As much as I felt the pressure to want to be quiet and to play nice; to be like those who move along with the tide, I so desperately sought permission to swim against it.
I’m so grateful that I learned sooner than later that I don’t need permission to be myself. There’s no shame in wanting to be who I am. And that I would miss a lifetime of opportunities if I didn’t utilize my time and talents unabashedly in order to elevate those who are open to it.
Ever since I made the decision to go into the bliss business, I’ve sought to disprove that “Ignorance is bliss.” Even the ignorant should have a deep-seated instinct that alerts them to what is right and wrong. Just because society says it is so does not mean it is the correct and dignified thing for everyone.

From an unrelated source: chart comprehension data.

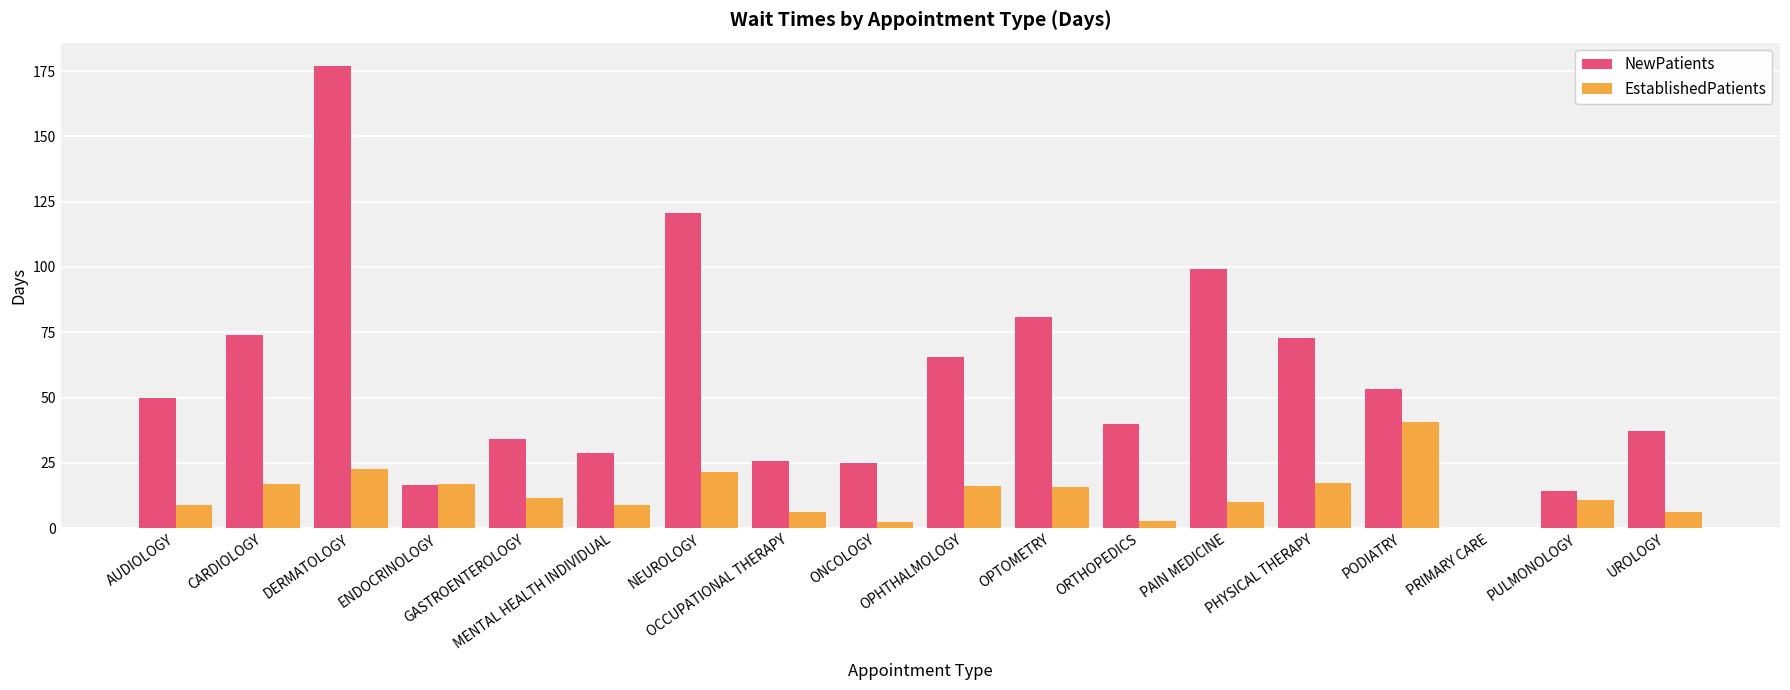

The EstablishedPatients series shows 0.0 at PRIMARY CARE. True or false?

True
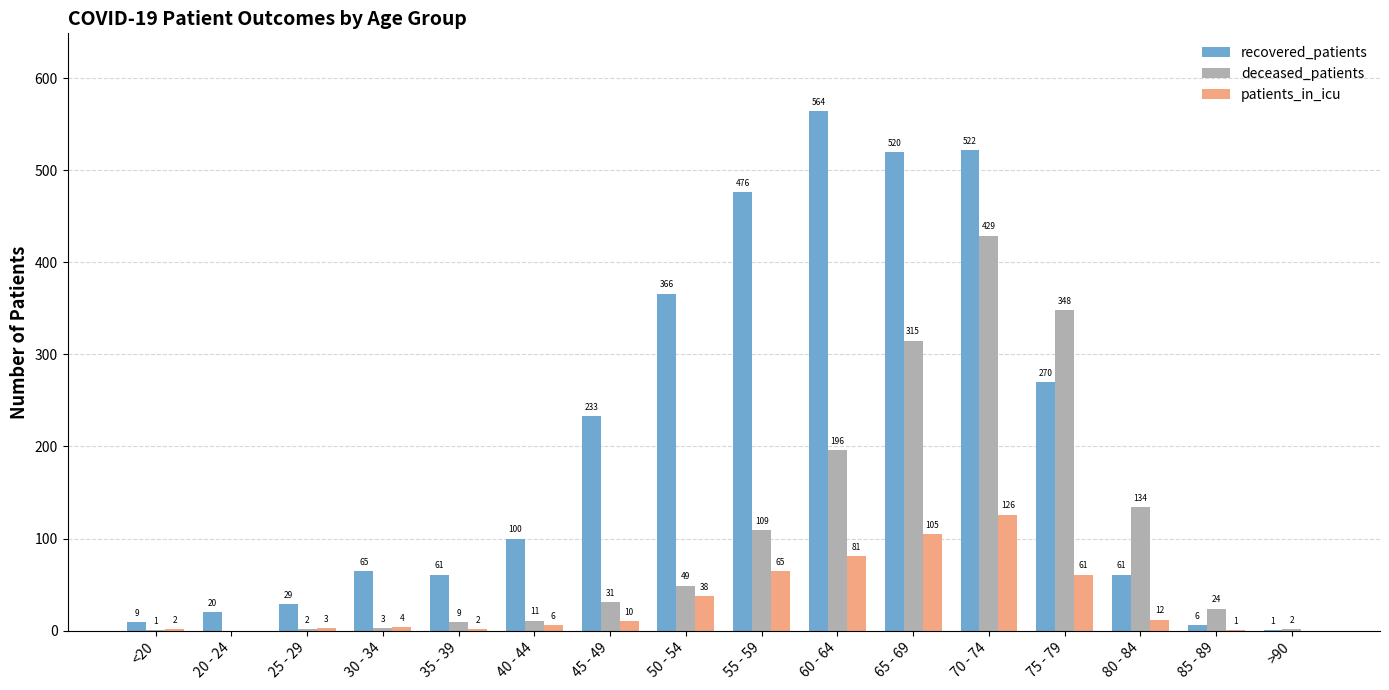

Reading right to left, extract all data points from this chart.

recovered_patients: 1	6	61	270	522	520	564	476	366	233	100	61	65	29	20	9
deceased_patients: 2	24	134	348	429	315	196	109	49	31	11	9	3	2	0	1
patients_in_icu: 0	1	12	61	126	105	81	65	38	10	6	2	4	3	0	2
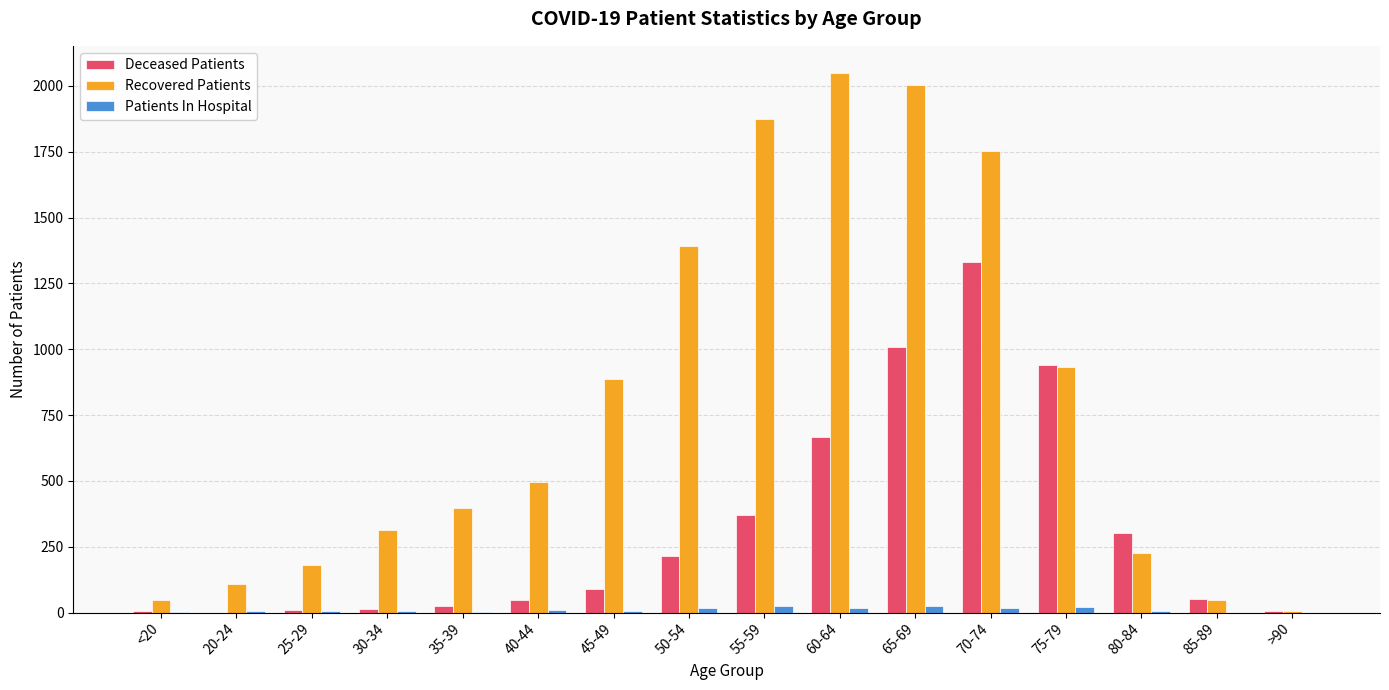

The Recovered Patients series shows 7 at >90. True or false?

True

So I committed to this exercise. On a daily basis, I would do one thing or write about a subject that made me deeply uncomfortable because I knew what doing the thing or writing the words would ensue. It would make people roll their eyes, or they would choose to be offended, or they would decide they wanted to have nothing to do with me.
All of these three instances and all other related instances made me realize one thing. They didn’t affect me. Even when a discussion turned into a sh!t show, it didn’t matter, because I learned firsthand that bliss doesn’t lie in ignorance, rather in the realization that there is something more, something greater, than my formerly small perspective.